Lo chef Cristiano Andreini racconta la filosofia gourmet del nuovo ristorante di Sassari.
“La Sardegna e Sassari sono la mia casa”. Cristiano Andreini, chef stellato Michelin, giustifica così il suo ritorno nel capoluogo turritano con la sfida del ristorante Liberty in piazza Nazario Sauro. Lo storico locale, riaperto nelle scorse settimane, rappresenta una variazione della sapienza gourmet di Andreini che si aggiunge a quella del ‘Refettorio’ nella sua Alghero.
“La peculiarità del Liberty – ci spiega il cuoco – è il forno alla brace dove cuciniamo tutte le pietanze. Il gusto di affumicato, di fumo, entra dentro così su tutti i piatti, dall’antipasto al dessert, dal gelato al fieno al carpaccio bruciato alla paella cotta con la fideuà”. Un concetto legato alle tradizioni della cucina sarda che Andreini aveva già messo in pratica a Mosca, dove ha lavorato cinque anni, nel ristorante all’interno del Luxury Hotel Nacional davanti alla Piazza Rossa. “Oltre al metodo antichissimo di cottura – continua il cuoco – noi uniamo le tradizioni sassarese e algherese, cucinando ad esempio il cavallo, l’asino, l’agliata. A questo aggiungiamo le contaminazioni da tutto il mondo”.
E qui lo chef Cristiano Andreini illustra il cosmo culinario alla portata degli avventori pescando dal piatto del giorno: “Sto utilizzando un rombo atlantico, eccezionale. Poi la commistione, col Kimchi coreano, la costata di maiale sarda, le spezie indopacifiche, asiatiche e parasiatiche”. L’elenco è molto più lungo di questo breve estratto, che risponde a una filosofia diversa di rapporto col cliente: “Rifiuto l’idea del piatto pomposo e superdecorato. Qui non facciamo distinzione tra primo e secondo, sono molti i piatti in condivisione così che sia chi mangia a scegliere cosa prendere secondo il modello del vecchio antipasto all’italiana”. Un avventore peraltro sempre più esigente, in parte “contaminato” anche lui ma dalla televisione: “Dopo i talent sulla cucina si sentono tutti cuochi. Attenzione però perché troppa tv crea dei mostri”. A partire dai suoi colleghi: “Da dieci anni siamo diventate delle rockstar. Io non vengo però da Masterchef ma dalle sberle di mio padre Sergio, il mio maestro, cuoco e professore all’Alberghiero”. Un’eredità raccontata dal camice che indossa su cui campeggia il nome paterno.
Cristiano ritiene di essere soltanto “un cuciniere che ha sempre da imparare dagli altri”. D’altra parte il suo mestiere, all’atto pratico, è quanto di più lontano si possa immaginare dal glamour dei riflettori: “La mia giornata non finisce mai.
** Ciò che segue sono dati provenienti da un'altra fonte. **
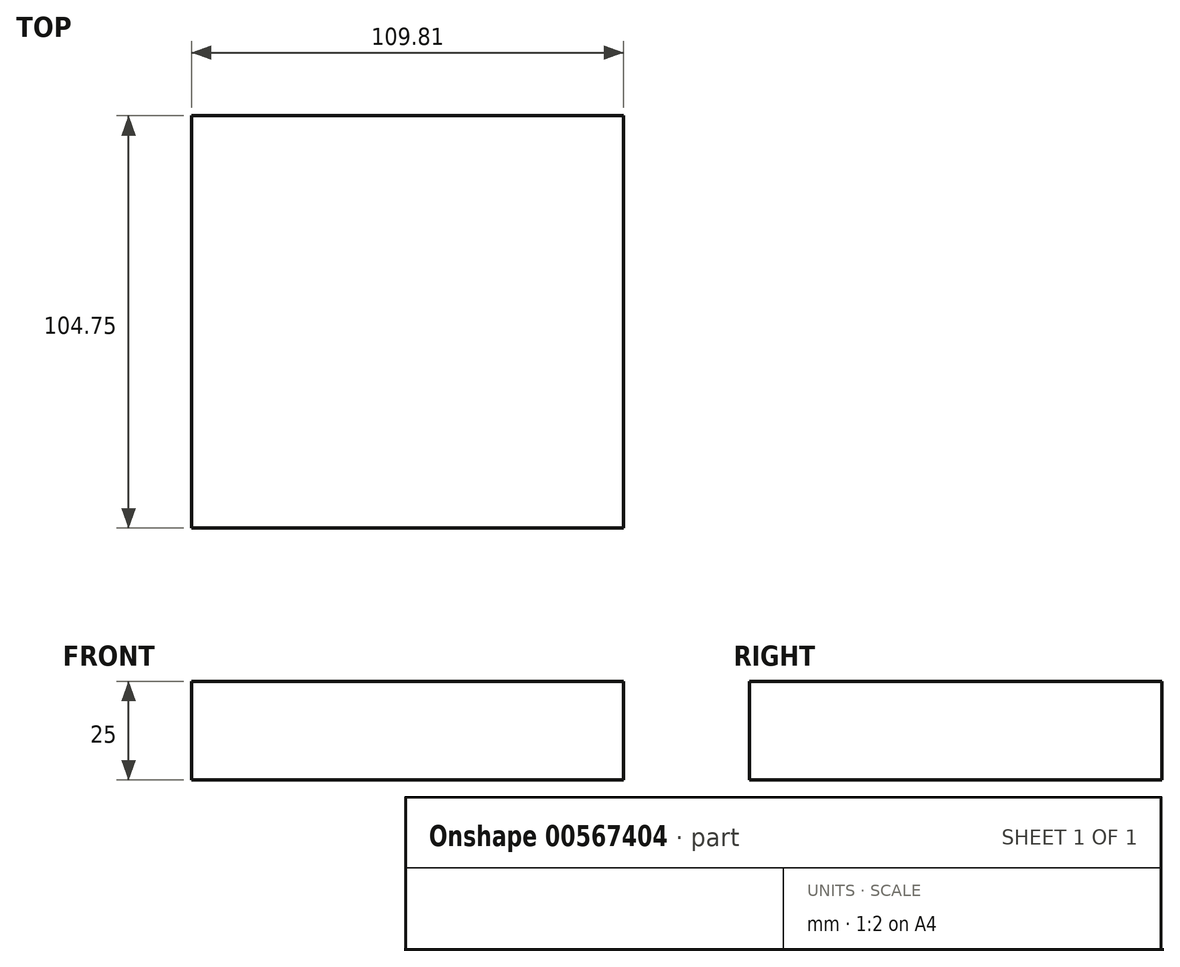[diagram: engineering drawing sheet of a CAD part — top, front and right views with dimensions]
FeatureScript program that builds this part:
annotation { "Feature Type Name" : "Feature", "Feature Type Description" : "" }
export const myFeature = defineFeature(function(context is Context, id is Id, definition is map)
    precondition{}
    {
        {
            var Q0;
            Q0=qCreatedBy(makeId("Top.planeOp"),FACE);
            var sketch = newSketch(context, id + "F0", { "sketchPlane" : qUnion([Q0])});
            skLineSegment(sketch, "E0.bottom", {"start": v(-55.27, 46.9) * mm, "end": v(54.54, 46.9) * mm});
            skLineSegment(sketch, "E0.top", {"start": v(-55.27, -57.84) * mm, "end": v(54.54, -57.84) * mm});
            skLineSegment(sketch, "E0.left", {"start": v(-55.27, 46.9) * mm, "end": v(-55.27, -57.84) * mm});
            skLineSegment(sketch, "E0.right", {"start": v(54.54, 46.9) * mm, "end": v(54.54, -57.84) * mm});
            skSolve(sketch);
        }
        {
            var Q0;
            Q0 = qSketchRegion(id + "F0", true);
            extrude(context, id + "F1", {"entities" : qUnion([Q0]), "depth" : 25 * mm, "offsetDistance" : 25 * mm});
        }
    });
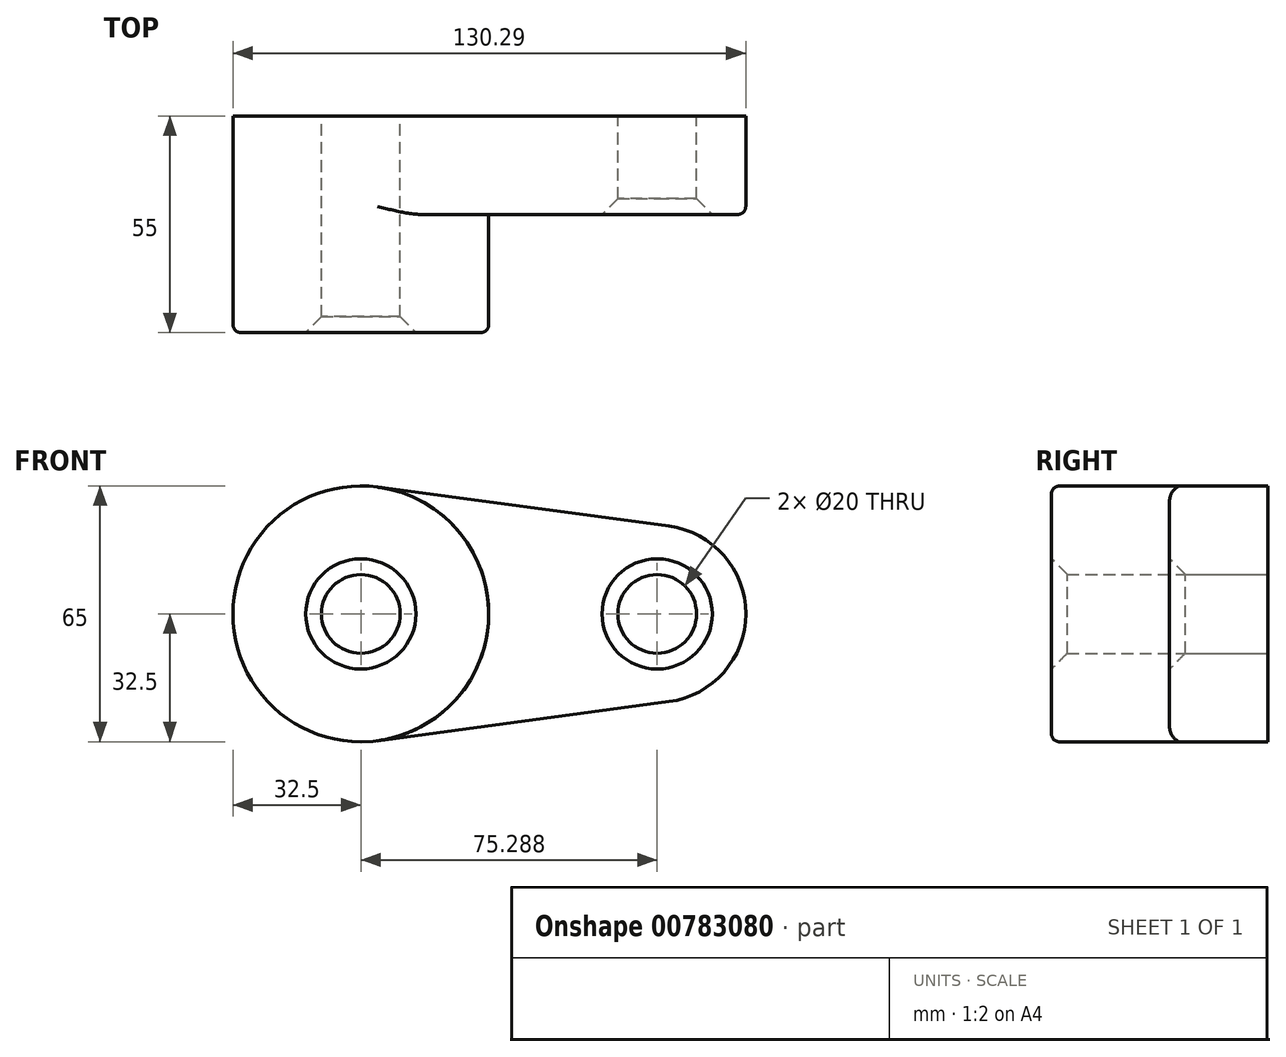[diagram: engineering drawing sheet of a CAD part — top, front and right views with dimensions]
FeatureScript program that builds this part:
annotation { "Feature Type Name" : "Feature", "Feature Type Description" : "" }
export const myFeature = defineFeature(function(context is Context, id is Id, definition is map)
    precondition{}
    {
        {
            var Q0;
            Q0=qCreatedBy(makeId("Front.planeOp"),FACE);
            var sketch = newSketch(context, id + "F0", { "sketchPlane" : qUnion([Q0])});
            skCircle(sketch, "E0", {"center": v(0, 0) * mm, "radius": 32.5 * mm});
            skCircle(sketch, "E1", {"center": v(75.29, 0) * mm, "radius": 22.5 * mm});
            skLineSegment(sketch, "E2", {"start": v(4.32, 32.21) * mm, "end": v(78.28, 22.3) * mm});
            skLineSegment(sketch, "E3", {"start": v(4.32, -32.21) * mm, "end": v(78.28, -22.3) * mm});
            skCircle(sketch, "E4", {"center": v(0, 0) * mm, "radius": 10 * mm});
            skCircle(sketch, "E5", {"center": v(75.29, 0) * mm, "radius": 10 * mm});
            skSolve(sketch);
        }
        {
            var Q0;
            Q0 = qSketchRegion(id + "F0", true);
            extrude(context, id + "F1", {"entities" : qUnion([Q0]), "depth" : 25 * mm, "offsetDistance" : 25 * mm});
        }
        {
            var Q0;
            Q0=makeQuery(id+"F0.imprint","IMPRINT",FACE,{"disambiguationData":[TD([[makeQuery(id+"F0.imprint","IMPRINT",EDGE,{"derivedFrom":sQuery(id+"F0.wireOp",EDGE,"E4")}),-1.0]])]});
            extrude(context, id + "F2", {"entities" : qUnion([Q0]), "operationType" : NewBodyOperationType.ADD, "depth" : 55 * mm, "offsetDistance" : 25 * mm});
        }
        {
            var Q0;
            Q0=makeQuery(id+"F2.opExtrude","CAP_EDGE",EDGE,{"disambiguationData":[OSD([sQuery(id+"F0.wireOp",EDGE,"E0")])],"isStart":false});
            var Q1;
            Q1=makeQuery(id+"F1.opExtrude","CAP_EDGE",EDGE,{"disambiguationData":[OSD([sQuery(id+"F0.wireOp",EDGE,"E1")])],"isStart":false});
            fillet(context, id + "F3", {"entities" : qUnion([Q0, Q1]), "radius" : 2 * mm, "tangentPropagation" : true, "allowEdgeOverflow" : false});
        }
        {
            var Q0;
            Q0=makeQuery(id+"F2.opExtrude","CAP_EDGE",EDGE,{"disambiguationData":[OSD([sQuery(id+"F0.wireOp",EDGE,"E4")])],"isStart":false});
            var Q1;
            Q1=makeQuery(id+"F1.opExtrude","CAP_EDGE",EDGE,{"disambiguationData":[OSD([sQuery(id+"F0.wireOp",EDGE,"E5")])],"isStart":false});
            chamfer(context, id + "F4", {"entities" : qUnion([Q0, Q1]), "width" : 4 * mm, "tangentPropagation" : true});
        }
    });
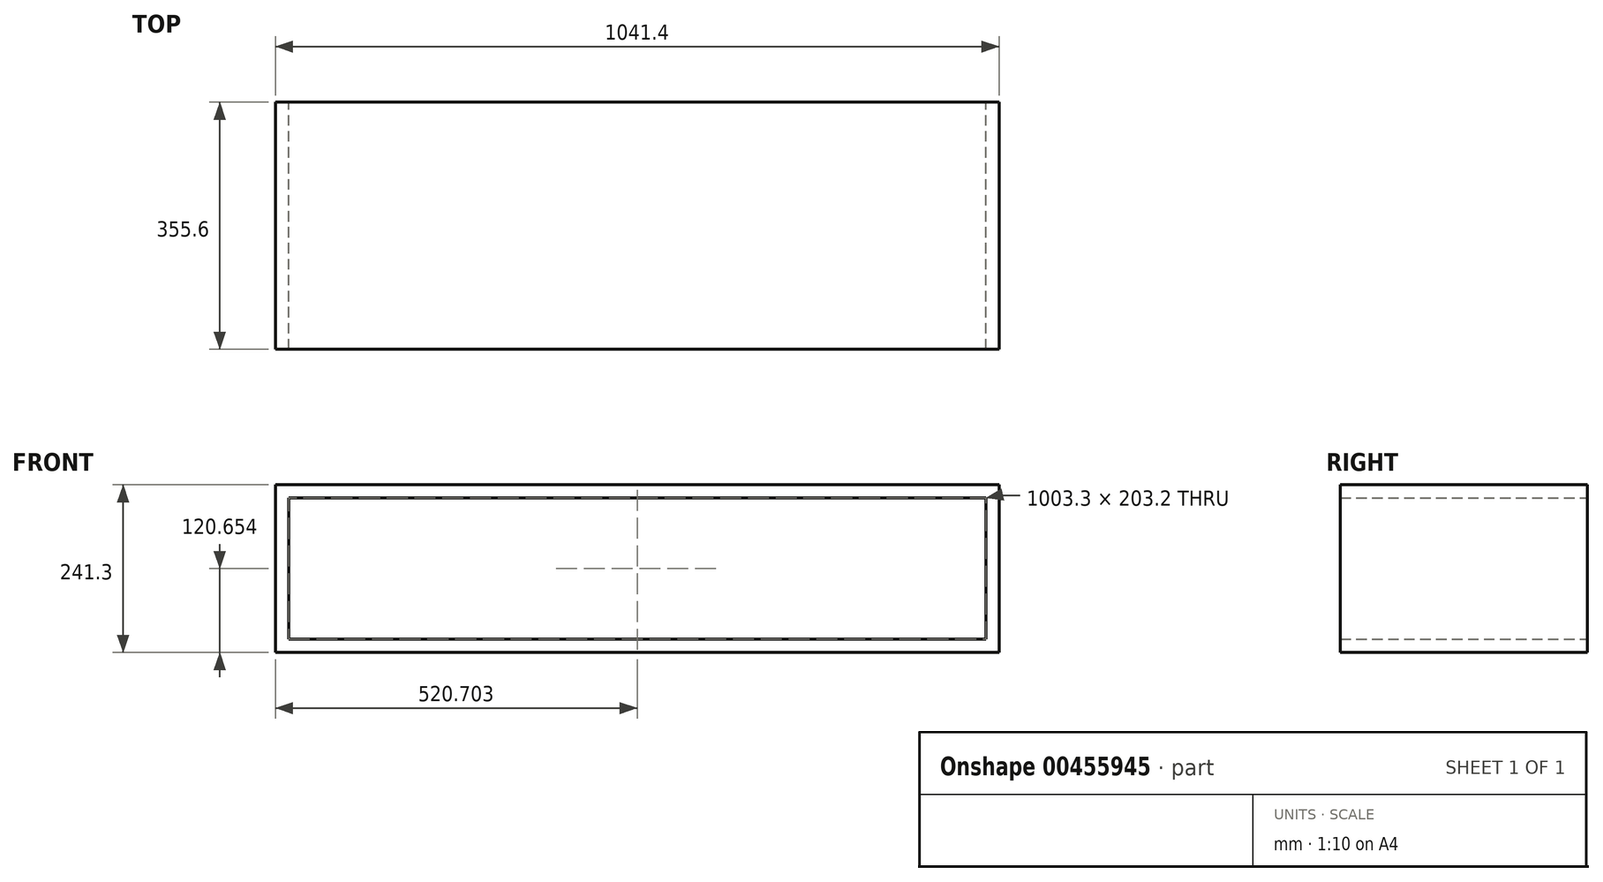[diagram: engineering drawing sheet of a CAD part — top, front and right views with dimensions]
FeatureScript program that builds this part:
annotation { "Feature Type Name" : "Feature", "Feature Type Description" : "" }
export const myFeature = defineFeature(function(context is Context, id is Id, definition is map)
    precondition{}
    {
        {
            var Q0;
            Q0=qCreatedBy(makeId("Front.planeOp"),FACE);
            var sketch = newSketch(context, id + "F0", { "sketchPlane" : qUnion([Q0])});
            skLineSegment(sketch, "E0.bottom", {"start": v(-503.4, -9.7) * mm, "end": v(538, -9.7) * mm});
            skLineSegment(sketch, "E0.top", {"start": v(-503.4, -251) * mm, "end": v(538, -251) * mm});
            skLineSegment(sketch, "E0.left", {"start": v(-503.4, -9.7) * mm, "end": v(-503.4, -251) * mm});
            skLineSegment(sketch, "E0.right", {"start": v(538, -9.7) * mm, "end": v(538, -251) * mm});
            skLineSegment(sketch, "E1", {"start": v(-503.4, -9.7) * mm, "end": v(-484.36, -9.7) * mm, "construction": true});
            skLineSegment(sketch, "E2", {"start": v(-484.36, -9.7) * mm, "end": v(-484.36, -28.76) * mm, "construction": true});
            skLineSegment(sketch, "E3", {"start": v(538, -251) * mm, "end": v(518.94, -251) * mm, "construction": true});
            skLineSegment(sketch, "E4", {"start": v(518.94, -251) * mm, "end": v(518.94, -231.96) * mm, "construction": true});
            skLineSegment(sketch, "E5.bottom", {"start": v(-484.36, -28.76) * mm, "end": v(518.94, -28.76) * mm});
            skLineSegment(sketch, "E5.top", {"start": v(-484.36, -231.96) * mm, "end": v(518.94, -231.96) * mm});
            skLineSegment(sketch, "E5.left", {"start": v(-484.36, -28.76) * mm, "end": v(-484.36, -231.96) * mm});
            skLineSegment(sketch, "E5.right", {"start": v(518.94, -28.76) * mm, "end": v(518.94, -231.96) * mm});
            skSolve(sketch);
        }
        {
            var Q0;
            Q0=makeQuery(id+"F0.imprint","IMPRINT",FACE,{"disambiguationData":[TD([[makeQuery(id+"F0.imprint","IMPRINT",EDGE,{"derivedFrom":sQuery(id+"F0.wireOp",EDGE,"E0.bottom")}),-1.0]])]});
            extrude(context, id + "F1", {"entities" : qUnion([Q0]), "depth" : 355.6 * mm, "offsetDistance" : 25.4 * mm});
        }
    });
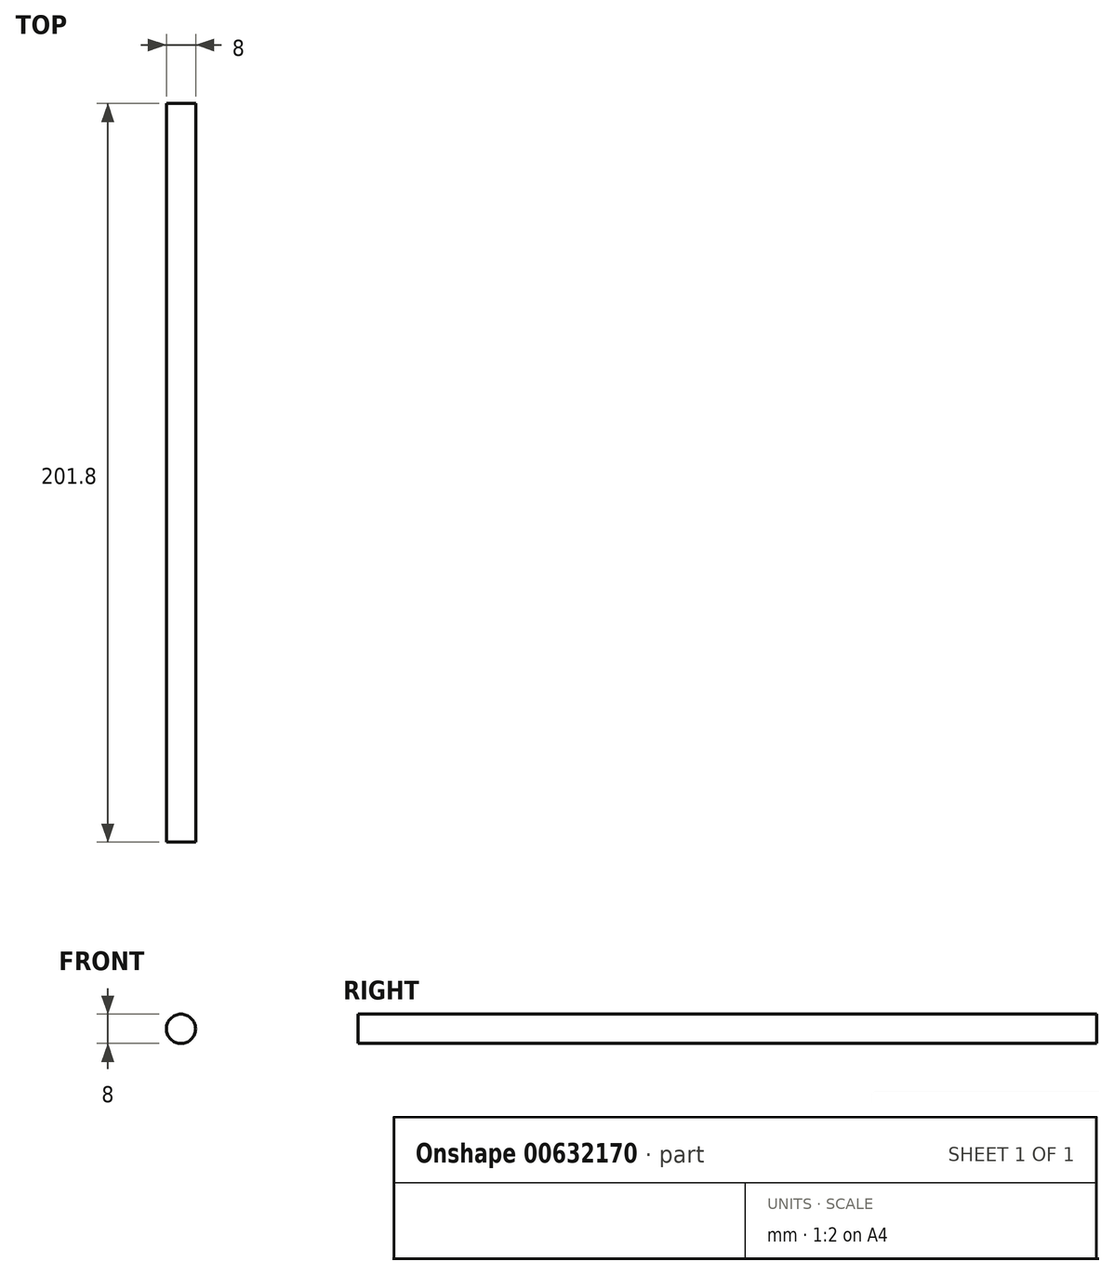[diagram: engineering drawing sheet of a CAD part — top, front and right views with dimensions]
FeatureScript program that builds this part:
annotation { "Feature Type Name" : "Feature", "Feature Type Description" : "" }
export const myFeature = defineFeature(function(context is Context, id is Id, definition is map)
    precondition{}
    {
        {
            var Q0;
            Q0=qCreatedBy(makeId("Front.planeOp"),FACE);
            var sketch = newSketch(context, id + "F0", { "sketchPlane" : qUnion([Q0])});
            skCircle(sketch, "E0", {"center": v(0, 0) * mm, "radius": 4 * mm});
            skSolve(sketch);
        }
        {
            var Q0;
            Q0 = qSketchRegion(id + "F0", true);
            extrude(context, id + "F1", {"entities" : qUnion([Q0]), "depth" : 201.8 * mm, "offsetDistance" : 25 * mm});
        }
    });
Se ti piace questa vita pensi sempre a cucinare, da quando ti alzi a quando ti addormenti Sì, siamo un po’ maniacali, “esauriti””. Massima attenzione quindi alla scelta degli ingredienti, alla mise in place della sala, alla cottura, un processo che richiede tempo e molto sacrificio.
“Una volta che si è passati dal pensare i piatti, poi inizia il lavoro e proprio. Testare il cibo, assaggiarlo, renderlo perfetto e poi farlo uscire per i clienti. A quel punto diventa una routine, comunque piacevole per me visto che lo faccio da 36 anni”. Intanto pensa al futuro formando nella sua cucina i cuochi della prossima generazione: “Devono imparare la sensibilità, il modo di approcciarsi, di toccare, di trattare gli elementi. Lo si vede anche da come prendi un cucchiaio e metti l’intingolo, l’ultimo touch”. Tutte conoscenze che applica nel Liberty, l’ennesima scommessa della sua carriera: “Il periodo storico non è forse quello giusto ma, come si dice, nei tempi sbagliati nascono le idee più importanti. D’altronde, se non si è un pò pirati nella vita non si riesce”. E poi torna in cucina, nel suo regno, a dar forma e sapore a un altro piatto.